PAGE EXCERPT.
◇ ◇ ◇ ◇ ◇ ◇ ◇

Toddlers as Investigators

Understanding Emergent Curriculum 

Melissa Pinkham | May 2023

Understanding Toddler’s Inquiry

Two-year-old Fiona is very interested in the small indoor sink that is used for hand washing. Ana, her teacher, observes Fiona’s fascination with bubbles and sponges. Since the sink inside has a specific purpose, Ana redirects Fiona to the water table and adds liquid soap with sponges and dishes for Fiona to explore. Ana is responsive to Fiona’s curiosity and need for autonomy, while at the same time teaching respectful boundaries about the environment.

All toddlers, like Fiona, are fueled by curiosity and full of questions about the world. Toddler programs need to provide many opportunities for inquiry, exploration, and play. Through observation, reflection, interpretation, and planning, teachers can gain an understanding of the children’s curiosities. With this knowledge, educators can thoughtfully plan curriculums and environments that support all the areas of a toddler’s development.

The emergent curriculum provides a method of planning based on children’s inquiries that is particularly sensitive to and respectful of this critical stage of development. Toddlers bring their inquiries and questions to the teachers, which in turn, supports the teachers’ curriculum planning creating a partnership in the learning process.

Partnership in the learning process

Learning Through Play

It is essential for educators to understand the value of play in toddlers’ learning. Play is self-initiated and allows children to be actively engaged, taking charge of their own learning in all domains. As Elizabeth Jones and John Nimmo urged decades ago in their foundational book, Emergent Curriculum, play allows toddlers plenty of active participation with their environment as well as the opportunity to investigate their ideas. (1994). When toddlers play, they make sense of their questions through the physical environment while interacting with objects, often with repetition, to develop an understanding of how things work. They use open-ended materials such as sand, dirt, blocks, and water to find a deeper meaning to their questions. When the materials promote problem solving, imaginative play, scientific inquiry, and sensory exploration, they become resources for rich learning.  

In addition, toddlers learn through their physical bodies by climbing, jumping, running, and other large-motor activities (Maguire-Fong. 2015). Outdoor play supports whole body development. When toddlers play outside, they become inventive, explore the environment at their own pace, and begin the process of taking initiative. Children who play outdoors regularly are more curious, self-directed, and are likely to have longer attention with a task (Louv 2005). 

Play also offers toddlers opportunities for peer scaffolding, in which a more experienced peer supports or extends the knowledge of another. One child might have the language to express an idea to a nonverbal peer, creating a new opportunity for language development. As they play and interact with people in their environment, toddlers learn about interpersonal relationships and begin to understand.

Peer scaffolding

Breaking Away from Scripts

Unfortunately, thematic curriculums designed for toddlers have developed “scripts”, based around predetermined topics chosen by teachers and schools. Responsive curriculums, on the other hand, allow teachers to break away from tight scripts and respond to toddlers’ current interests, in order to meet their needs.

◇ ◇ ◇ ◇ ◇ ◇ ◇

ASSIGNMENT. Please write what comes next in the article on toddlers and emergent curriculum, picking up after its last sentence. The material that comes next is separate from the article on toddlers and emergent curriculum.

(Chart interpretation exercises)

◇ ◇ ◇ ◇ ◇ ◇ ◇

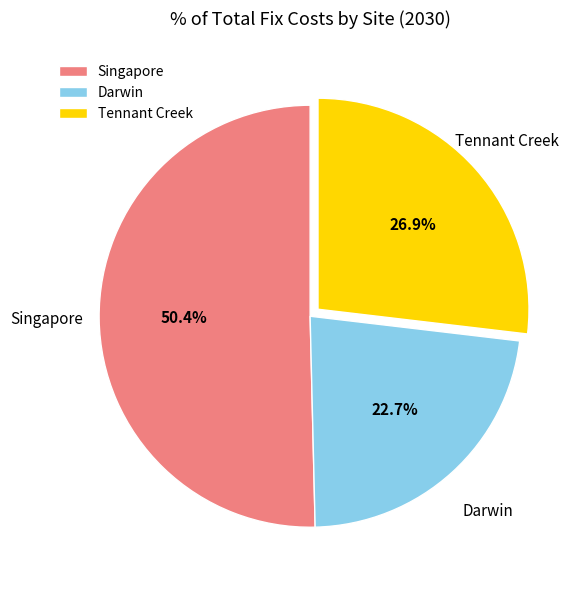

To the nearest percent, what is the difference between the largest and smallest slice percentages?

28%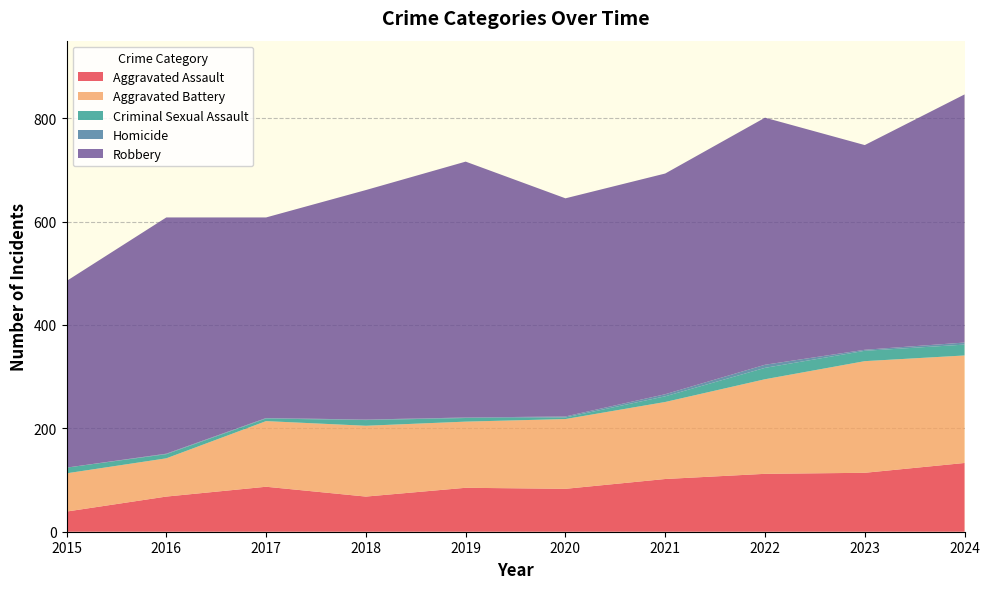

Reading left to right, list all the values displayed in this chart.

Aggravated Assault: 2015=39	2016=68	2017=87	2018=68	2019=85	2020=83	2021=102	2022=112	2023=114	2024=133
Aggravated Battery: 2015=74	2016=74	2017=127	2018=137	2019=128	2020=135	2021=149	2022=183	2023=216	2024=208
Criminal Sexual Assault: 2015=11	2016=8	2017=5	2018=11	2019=7	2020=3	2021=11	2022=22	2023=20	2024=21
Homicide: 2015=0	2016=1	2017=1	2018=1	2019=1	2020=2	2021=4	2022=6	2023=2	2024=4
Robbery: 2015=361	2016=457	2017=388	2018=444	2019=495	2020=422	2021=427	2022=478	2023=396	2024=480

◇ ◇ ◇ ◇ ◇ ◇ ◇

TASK RESPONSE.
Toddlers’ most effective and meaningful learning takes place when the presented topic or idea is of interest to the child.  For example, at one toddler program, the teachers observe the children’s desire to cook and create mixtures using plants and raw materials. The teachers respond by adding spices and edible dried flowers to invite the children to explore the process of scientific inquiry.

Two-year-old Naomi finds delight in this exploration and invites another toddler, Irene, to join. More ingredients are added, mixed, and ground. The two toddlers talk about their creation.

“It’s cake!”

“No, it’s miso soup!”

This activity extends in many directions for a long part of the morning and reflects their desire to stay involved in the activity and further their investigation of spices.

Natural materials are intriguing to toddlers and support healthy dispositions for learning. 

Natural materials are intriguing

The Art of listening: Toddler’s Inquiries

Toddlers keep up a nonverbal dialogue, and teachers need to rely heavily on observing and listening to them in order to give them what they need. This starts with the practice of observation and reflection and leads to developing an understanding of the children’s thinking.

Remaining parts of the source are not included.